Supermarkets ramped up online operations to serve millions more customers as fears of catching Covid-19 fueled demand from vulnerable buyers, including the elderly, as well as families trying to avoid travel in shops.
Tesco alone has more than doubled its number of delivery slots, including click and collect, to 1.2 million in six weeks and Sainsbury’s is poised to increase its number of slots by more than 75% to 600,000 this week. Asda, Morrisons, Iceland and Waitrose also significantly increased their deliveries.
Waitrose will open a new six-acre warehouse in Enfield, north London on Thursday as she prepares to part with Ocado, the online grocery specialist who currently sells supermarket food. The facility will allow Waitrose to double online grocery deliveries in the capital by September with an additional 13,000 weekly slots.
Thomas Brereton, a retail analyst with research firm GlobalData, has suggested that the move to home shopping is unlikely to reverse even if the government-imposed lockdown to prevent the spread of the virus is mitigated later in the year.

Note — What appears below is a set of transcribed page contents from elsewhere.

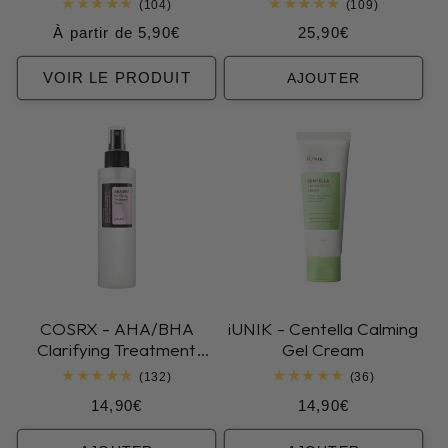
104
109
(104)
(109)
total
total
Prix
Prix
À partir de 5,90€
25,90€
des
des
critiques
critiques
habituel
habituel
VOIR LE PRODUIT
AJOUTER
COSRX - AHA/BHA
iUNIK - Centella Calming
Clarifying Treatment
Gel Cream
Toner
132
36
(132)
(36)
total
total
Prix
Prix
14,90€
14,90€
des
des
critiques
critiques
habituel
habituel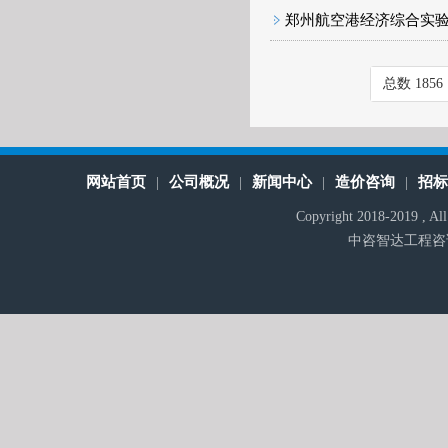
郑州航空港经济综合实验
总数 1856
网站首页
公司概况
新闻中心
造价咨询
招
|
|
|
|
Copyright 2018-2019 , A
中咨智达工程咨询有限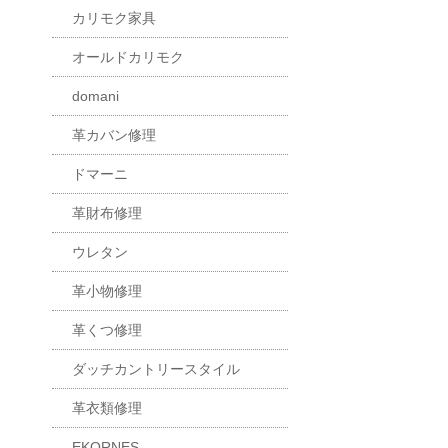
カリモク家具
オールドカリモク
domani
革カバン修理
ドマーニ
革財布修理
ウレタン
革小物修理
革くつ修理
ダッチカントリースタイル
革衣類修理
EKORNES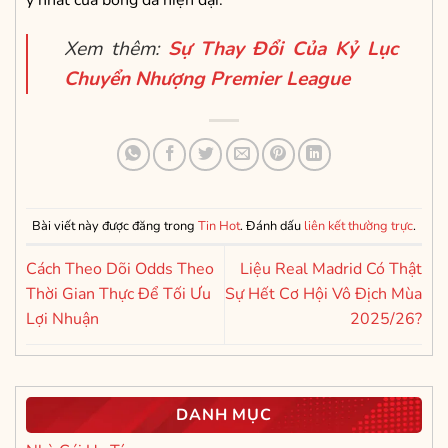
ý nhất của bóng đá hiện đại.
Xem thêm:
Sự Thay Đổi Của Kỷ Lục
Chuyển Nhượng Premier League
Bài viết này được đăng trong
Tin Hot
. Đánh dấu
liên kết thường trực
.
Cách Theo Dõi Odds Theo
Liệu Real Madrid Có Thật
Thời Gian Thực Để Tối Ưu
Sự Hết Cơ Hội Vô Địch Mùa
Lợi Nhuận
2025/26?
DANH MỤC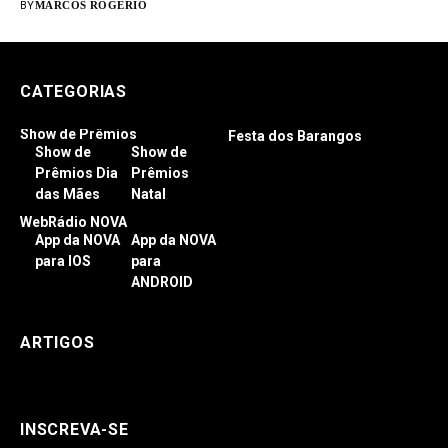
BY
MARCOS ROGÉRIO
CATEGORIAS
Show de Prêmios
Festa dos Barangos
Show de
Show de
Prêmios Dia
Prêmios
das Mães
Natal
WebRádio NOVA
App da NOVA
App da NOVA
para IOS
para
ANDROID
ARTIGOS
INSCREVA-SE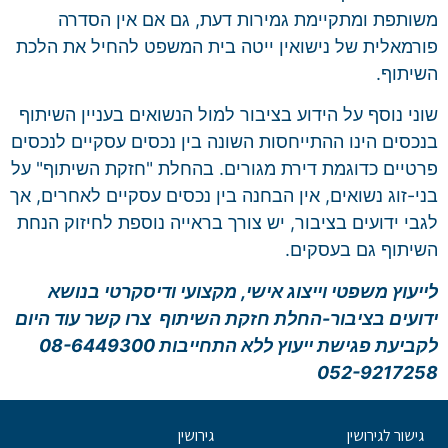
משותפת ומתקיימת גמירות דעת, גם אם אין הסדרה
פורמאלית של נישואין ייטה בית המשפט להחיל את הלכת
השיתוף.
שוני נוסף על הידוע בציבור למול הנשואים בעניין השיתוף
בנכסים הינו ההתייחסות השונה בין נכסים עסקיים לנכסים
פרטיים כדוגמת דירת מגורים. בהחלת "חזקת השיתוף" על
בני-זוג נשואים, אין הבחנה בין נכסים עסקיים לאחרים, אך
לגבי ידועים בציבור, יש צורך בראייה נוספת לחיזוק הנחת
השיתוף גם בעסקים.
לייעוץ משפטי וייצוג אישי, מקצועי ודיסקרטי בנושא
ידועים בציבור-החלת חזקת השיתוף צרו קשר עוד היום
לקביעת פגישת ייעוץ ללא התחייבות
08-6449300
052-9217258
גישור לגירושין
גירושין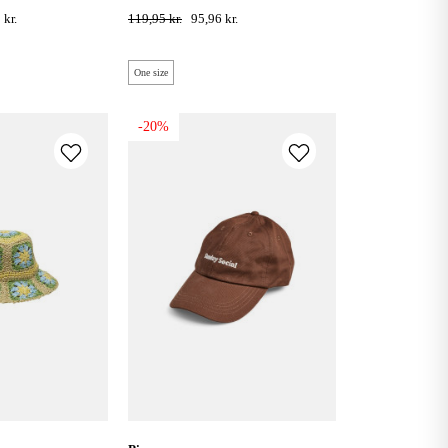
 kr.
119,95 kr.
95,96 kr.
One size
-20%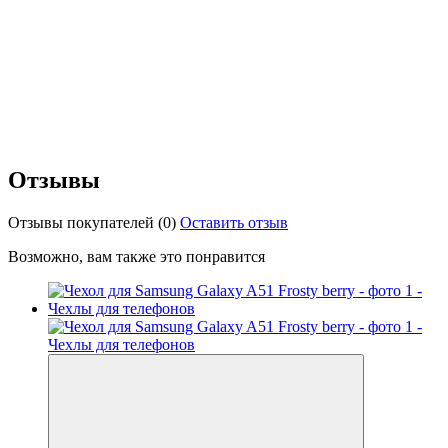
Отзывы
Отзывы покупателей
(0)
Оставить отзыв
Возможно, вам также это понравится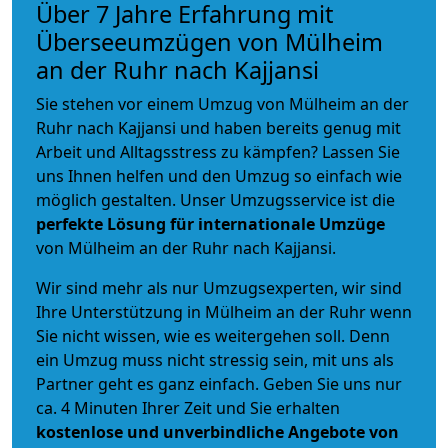
Über 7 Jahre Erfahrung mit
Überseeumzügen von Mülheim
an der Ruhr nach Kajjansi
Sie stehen vor einem Umzug von Mülheim an der
Ruhr nach Kajjansi und haben bereits genug mit
Arbeit und Alltagsstress zu kämpfen? Lassen Sie
uns Ihnen helfen und den Umzug so einfach wie
möglich gestalten. Unser Umzugsservice ist die
perfekte Lösung für internationale Umzüge
von Mülheim an der Ruhr nach Kajjansi.
Wir sind mehr als nur Umzugsexperten, wir sind
Ihre Unterstützung in Mülheim an der Ruhr wenn
Sie nicht wissen, wie es weitergehen soll. Denn
ein Umzug muss nicht stressig sein, mit uns als
Partner geht es ganz einfach. Geben Sie uns nur
ca. 4 Minuten Ihrer Zeit und Sie erhalten
kostenlose und unverbindliche
Angebote von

“The online grocery market is now expected to grow 25.5% in 2020 – significantly more than the 8.5% previously forecast,” said Brereton. “In addition to the initial increase in volume demand (around 30% in April), reluctance to continue venturing in stores for the rest of the year will stimulate growth in the online market over a longer period than in store. “
The latest prediction came after it appeared that online sales rose to 10.2% of the grocery market in the three months leading up to April 19, up from around 7% before, analysts said. Kantar market. Its regular survey found that older shoppers in particular had turned to online shopping, increasing their online grocery spending by 94% year-on-year.
Despite the rapid growth, supermarkets have admitted that they cannot meet even higher demand.

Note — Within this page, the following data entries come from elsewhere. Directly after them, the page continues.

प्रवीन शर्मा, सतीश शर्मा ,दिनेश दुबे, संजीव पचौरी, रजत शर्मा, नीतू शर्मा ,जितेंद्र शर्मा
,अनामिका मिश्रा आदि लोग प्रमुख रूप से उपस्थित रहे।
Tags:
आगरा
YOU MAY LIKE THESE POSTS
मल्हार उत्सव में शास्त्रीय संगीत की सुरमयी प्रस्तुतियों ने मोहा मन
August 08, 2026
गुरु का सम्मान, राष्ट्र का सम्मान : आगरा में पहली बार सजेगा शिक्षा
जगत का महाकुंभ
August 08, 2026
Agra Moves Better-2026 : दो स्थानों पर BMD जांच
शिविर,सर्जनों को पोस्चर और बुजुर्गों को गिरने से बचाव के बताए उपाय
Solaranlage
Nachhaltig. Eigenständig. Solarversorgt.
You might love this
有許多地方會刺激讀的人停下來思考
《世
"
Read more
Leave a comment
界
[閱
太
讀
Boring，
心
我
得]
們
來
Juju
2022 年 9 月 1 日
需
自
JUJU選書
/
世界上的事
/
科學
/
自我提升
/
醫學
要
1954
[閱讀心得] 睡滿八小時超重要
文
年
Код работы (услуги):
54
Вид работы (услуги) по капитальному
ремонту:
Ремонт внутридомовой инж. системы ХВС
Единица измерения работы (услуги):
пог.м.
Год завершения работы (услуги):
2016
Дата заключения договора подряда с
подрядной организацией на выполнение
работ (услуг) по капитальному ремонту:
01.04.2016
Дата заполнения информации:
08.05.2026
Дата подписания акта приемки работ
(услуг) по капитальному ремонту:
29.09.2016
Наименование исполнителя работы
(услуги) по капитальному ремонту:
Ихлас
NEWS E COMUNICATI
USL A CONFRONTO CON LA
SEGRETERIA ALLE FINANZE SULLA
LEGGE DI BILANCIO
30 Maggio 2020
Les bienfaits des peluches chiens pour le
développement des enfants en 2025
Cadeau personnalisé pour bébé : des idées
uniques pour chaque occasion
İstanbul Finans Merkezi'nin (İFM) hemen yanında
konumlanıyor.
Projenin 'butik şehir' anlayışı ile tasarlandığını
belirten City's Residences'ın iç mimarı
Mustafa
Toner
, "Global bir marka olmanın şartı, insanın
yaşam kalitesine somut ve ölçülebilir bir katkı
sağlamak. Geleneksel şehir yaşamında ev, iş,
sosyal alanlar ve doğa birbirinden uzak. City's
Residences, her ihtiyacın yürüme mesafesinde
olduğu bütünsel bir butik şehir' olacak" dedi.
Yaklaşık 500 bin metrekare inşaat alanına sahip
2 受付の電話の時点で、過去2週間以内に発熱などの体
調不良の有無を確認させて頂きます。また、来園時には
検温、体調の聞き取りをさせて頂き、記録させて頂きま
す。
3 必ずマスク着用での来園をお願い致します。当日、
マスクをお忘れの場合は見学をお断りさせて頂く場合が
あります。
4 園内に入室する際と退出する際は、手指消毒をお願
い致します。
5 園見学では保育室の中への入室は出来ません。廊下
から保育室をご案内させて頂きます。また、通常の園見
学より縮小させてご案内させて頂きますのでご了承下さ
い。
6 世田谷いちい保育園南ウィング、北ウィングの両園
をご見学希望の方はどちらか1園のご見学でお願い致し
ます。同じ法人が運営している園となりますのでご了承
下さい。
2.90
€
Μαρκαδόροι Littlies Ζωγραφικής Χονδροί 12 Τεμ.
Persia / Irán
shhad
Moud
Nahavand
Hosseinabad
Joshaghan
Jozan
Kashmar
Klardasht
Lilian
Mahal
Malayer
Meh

It takes time to develop an infrastructure for home delivery, including additional vans, staff to shop on shelves or in new “dark stores” or warehouses.
Ocado, the online grocery specialist, for example, has struggled to expand its service because it relies on robotic facilities that take months or years to build. Grocers with physical stores have been able to adapt more quickly by reserving time when supermarkets are closed to take orders online or by expanding click-through delivery or home collection services to more outlets.
The effort to meet demand has become more pressing as consumer and disability rights groups have warned that thousands of people are not getting the help they need during the pandemic.